Construction : c’est mitigé !

CDG Capital Insight pense qu’en 2023 les tensions seraient moins fortes pour certains produits en raison de la baisse de la demande à l’étranger et du repli des coûts de l’énergie. L’allégement de la chaîne d’approvisionnement permettrait une croissance de la production de la construction. Néanmoins, l'inflation pourrait continuer à affecter l'industrie dans son ensemble au cours de l'année à venir.

«L'industrie de la construction pourrait continuer à ressentir les effets de la hausse des prix de l'acier, du ciment, du bois et du carburant. En conséquence, elle pourrait connaitre des retards dans l'achèvement des projets, une augmentation des coûts de construction et une réduction des marges bénéficiaires», nuancent les analystes. Ces derniers relèvent, d’un autre côté, des inquiétudes concernant la demande des ménages. Une préoccupation due aux impacts de la hausse persistante de l'inflation sur les revenus réels des ménages et de celle des taux d'intérêt qui devraient impacter les dépenses des consommateurs, freinant ainsi le rythme de progression de la demande potentielle en logements.

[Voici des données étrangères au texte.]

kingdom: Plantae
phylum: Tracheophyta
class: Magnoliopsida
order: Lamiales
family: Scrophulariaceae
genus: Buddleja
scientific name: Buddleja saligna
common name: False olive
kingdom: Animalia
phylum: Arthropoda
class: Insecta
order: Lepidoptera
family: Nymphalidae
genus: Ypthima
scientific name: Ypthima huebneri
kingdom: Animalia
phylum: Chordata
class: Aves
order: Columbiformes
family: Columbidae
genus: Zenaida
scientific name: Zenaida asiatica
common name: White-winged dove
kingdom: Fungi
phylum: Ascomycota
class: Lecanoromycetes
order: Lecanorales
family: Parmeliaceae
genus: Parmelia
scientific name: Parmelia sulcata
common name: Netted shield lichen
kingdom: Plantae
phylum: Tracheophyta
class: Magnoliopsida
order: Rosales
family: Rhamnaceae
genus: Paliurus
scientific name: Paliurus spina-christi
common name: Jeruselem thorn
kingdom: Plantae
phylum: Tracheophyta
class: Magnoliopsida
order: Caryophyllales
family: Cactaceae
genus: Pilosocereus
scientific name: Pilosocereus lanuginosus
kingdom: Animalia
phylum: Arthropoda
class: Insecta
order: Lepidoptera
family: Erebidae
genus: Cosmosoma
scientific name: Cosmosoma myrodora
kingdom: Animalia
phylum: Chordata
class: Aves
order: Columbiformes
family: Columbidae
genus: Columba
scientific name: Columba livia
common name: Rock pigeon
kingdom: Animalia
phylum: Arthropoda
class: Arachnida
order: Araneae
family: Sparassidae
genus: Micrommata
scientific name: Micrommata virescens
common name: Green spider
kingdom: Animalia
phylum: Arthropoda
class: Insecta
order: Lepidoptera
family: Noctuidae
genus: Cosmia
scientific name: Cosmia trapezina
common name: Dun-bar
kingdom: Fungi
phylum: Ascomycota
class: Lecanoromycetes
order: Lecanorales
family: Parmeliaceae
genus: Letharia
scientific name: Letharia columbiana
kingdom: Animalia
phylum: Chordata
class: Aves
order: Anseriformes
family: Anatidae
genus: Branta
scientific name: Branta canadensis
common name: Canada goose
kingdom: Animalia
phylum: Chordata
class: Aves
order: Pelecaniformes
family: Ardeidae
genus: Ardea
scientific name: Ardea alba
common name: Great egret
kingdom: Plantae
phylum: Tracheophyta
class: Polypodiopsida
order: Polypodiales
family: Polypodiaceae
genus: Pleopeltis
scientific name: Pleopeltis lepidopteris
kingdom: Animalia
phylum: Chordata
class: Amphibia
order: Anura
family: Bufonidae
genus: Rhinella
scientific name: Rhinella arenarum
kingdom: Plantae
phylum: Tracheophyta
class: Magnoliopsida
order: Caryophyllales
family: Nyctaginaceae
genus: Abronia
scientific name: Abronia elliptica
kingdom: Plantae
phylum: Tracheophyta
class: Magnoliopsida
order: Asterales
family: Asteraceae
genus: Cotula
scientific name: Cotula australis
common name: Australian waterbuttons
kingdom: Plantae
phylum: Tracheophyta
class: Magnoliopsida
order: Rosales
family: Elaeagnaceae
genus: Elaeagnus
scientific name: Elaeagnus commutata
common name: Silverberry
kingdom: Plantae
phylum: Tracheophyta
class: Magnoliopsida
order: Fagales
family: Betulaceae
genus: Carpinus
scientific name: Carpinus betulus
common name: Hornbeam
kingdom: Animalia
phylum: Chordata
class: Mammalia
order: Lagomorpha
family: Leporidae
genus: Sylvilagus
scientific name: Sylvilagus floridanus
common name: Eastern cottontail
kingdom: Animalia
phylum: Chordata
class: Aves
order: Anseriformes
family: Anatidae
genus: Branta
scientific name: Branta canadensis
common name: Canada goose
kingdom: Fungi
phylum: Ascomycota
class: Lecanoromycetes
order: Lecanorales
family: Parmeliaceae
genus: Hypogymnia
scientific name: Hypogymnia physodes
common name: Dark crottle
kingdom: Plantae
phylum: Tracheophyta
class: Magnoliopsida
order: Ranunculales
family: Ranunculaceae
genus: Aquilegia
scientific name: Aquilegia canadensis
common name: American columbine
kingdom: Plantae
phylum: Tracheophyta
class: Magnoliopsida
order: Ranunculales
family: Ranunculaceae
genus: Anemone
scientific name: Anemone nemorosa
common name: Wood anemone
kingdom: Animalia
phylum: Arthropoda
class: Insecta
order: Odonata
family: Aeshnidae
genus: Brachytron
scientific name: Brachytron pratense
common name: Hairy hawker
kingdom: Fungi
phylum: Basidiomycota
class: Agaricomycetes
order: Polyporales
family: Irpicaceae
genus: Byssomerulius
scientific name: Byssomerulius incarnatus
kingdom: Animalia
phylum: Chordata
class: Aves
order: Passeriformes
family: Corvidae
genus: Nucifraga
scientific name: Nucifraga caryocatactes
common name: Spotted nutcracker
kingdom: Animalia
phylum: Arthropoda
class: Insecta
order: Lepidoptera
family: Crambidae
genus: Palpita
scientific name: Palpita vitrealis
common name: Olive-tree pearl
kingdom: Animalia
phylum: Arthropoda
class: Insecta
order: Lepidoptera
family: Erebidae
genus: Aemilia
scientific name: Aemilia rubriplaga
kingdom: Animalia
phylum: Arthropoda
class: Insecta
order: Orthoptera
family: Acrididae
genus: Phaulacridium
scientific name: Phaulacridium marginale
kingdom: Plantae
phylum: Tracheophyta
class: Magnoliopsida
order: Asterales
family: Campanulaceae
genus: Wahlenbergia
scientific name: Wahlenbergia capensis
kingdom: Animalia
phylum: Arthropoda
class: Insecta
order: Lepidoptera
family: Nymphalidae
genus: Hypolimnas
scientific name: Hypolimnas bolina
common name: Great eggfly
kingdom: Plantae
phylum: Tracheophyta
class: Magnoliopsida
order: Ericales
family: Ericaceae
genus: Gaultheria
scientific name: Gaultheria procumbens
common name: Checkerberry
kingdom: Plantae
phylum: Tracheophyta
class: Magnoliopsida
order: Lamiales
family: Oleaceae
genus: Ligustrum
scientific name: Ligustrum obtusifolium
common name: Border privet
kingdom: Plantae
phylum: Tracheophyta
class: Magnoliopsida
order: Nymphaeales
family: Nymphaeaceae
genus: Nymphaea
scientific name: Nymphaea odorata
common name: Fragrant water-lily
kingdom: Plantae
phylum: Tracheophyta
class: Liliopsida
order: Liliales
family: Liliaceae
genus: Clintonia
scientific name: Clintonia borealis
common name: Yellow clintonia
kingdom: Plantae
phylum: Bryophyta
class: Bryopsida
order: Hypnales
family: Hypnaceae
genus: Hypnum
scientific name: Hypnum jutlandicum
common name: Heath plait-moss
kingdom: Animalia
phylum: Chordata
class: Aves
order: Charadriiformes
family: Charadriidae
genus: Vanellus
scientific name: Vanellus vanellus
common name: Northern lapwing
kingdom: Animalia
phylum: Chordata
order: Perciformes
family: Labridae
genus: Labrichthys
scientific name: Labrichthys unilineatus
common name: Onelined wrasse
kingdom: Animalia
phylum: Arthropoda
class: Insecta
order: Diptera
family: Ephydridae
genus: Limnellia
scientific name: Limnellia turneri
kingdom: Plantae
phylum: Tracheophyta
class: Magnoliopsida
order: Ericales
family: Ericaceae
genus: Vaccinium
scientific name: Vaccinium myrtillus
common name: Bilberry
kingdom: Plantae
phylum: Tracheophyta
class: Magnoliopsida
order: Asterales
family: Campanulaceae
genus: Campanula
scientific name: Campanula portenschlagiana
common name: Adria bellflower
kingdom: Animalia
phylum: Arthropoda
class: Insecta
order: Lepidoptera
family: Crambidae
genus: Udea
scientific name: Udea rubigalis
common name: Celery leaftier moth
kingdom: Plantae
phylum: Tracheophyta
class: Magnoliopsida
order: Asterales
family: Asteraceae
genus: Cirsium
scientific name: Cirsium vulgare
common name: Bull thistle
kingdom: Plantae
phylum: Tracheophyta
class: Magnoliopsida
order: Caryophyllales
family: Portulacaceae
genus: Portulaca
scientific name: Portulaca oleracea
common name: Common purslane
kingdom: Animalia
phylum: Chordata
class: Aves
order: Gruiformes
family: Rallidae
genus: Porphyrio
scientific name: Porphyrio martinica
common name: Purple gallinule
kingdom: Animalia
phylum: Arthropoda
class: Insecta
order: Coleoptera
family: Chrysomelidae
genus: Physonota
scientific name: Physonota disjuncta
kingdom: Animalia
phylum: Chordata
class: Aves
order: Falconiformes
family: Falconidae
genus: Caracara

L’infrastructure en soutien ?

Avec une enveloppe record de 300 milliards de DH prévus dans la Loi de Finances 2023, le secteur infrastructures devrait être le principal moteur de la croissance du secteur en 2023. Un avis qui n’est pourtant pas partagé par les opérateurs, qui estiment que l’investissement public ne profite pas pleinement (ou comme il le faut) à leur activité. D’autant que certains marchés déjà adjugés antérieurement à l’année en cours sont comptabilisés dans l’enveloppe d’investissement précitée. «L’année 2023, à l’instar de l’année 2022, serait marquée par le lancement de plusieurs projets de grande envergure opérant dans différents secteurs. Ces chantiers devraient compenser partiellement la faible demande en logement, comme en témoigne l’augmentation des ventes de ciment du segment infrastructures de 7,2% à fin janvier 2023», souligne le bureau de recherche.

Détente sur les coûts des intrants

Dans ce contexte d’inflation des prix, la plupart des sociétés opérant dans le secteur BTP ont enregistré une détérioration des marges au cours du premier semestre 2022, et ce en raison de la hausse du coût de pet coke, du Dollar et du fret. «Nous estimons que cette période d’inflation des coûts des intrants devrait légèrement se calmer en 2023. Selon Bloomberg, le prix du Brent devrait se situer à un niveau de 87,5 USD/bbl, soit une baisse de 12,5%. Néanmoins, les prix resteraient toujours à des niveaux élevés mettant ainsi la pression sur la trésorerie des entreprises», explique-t-on.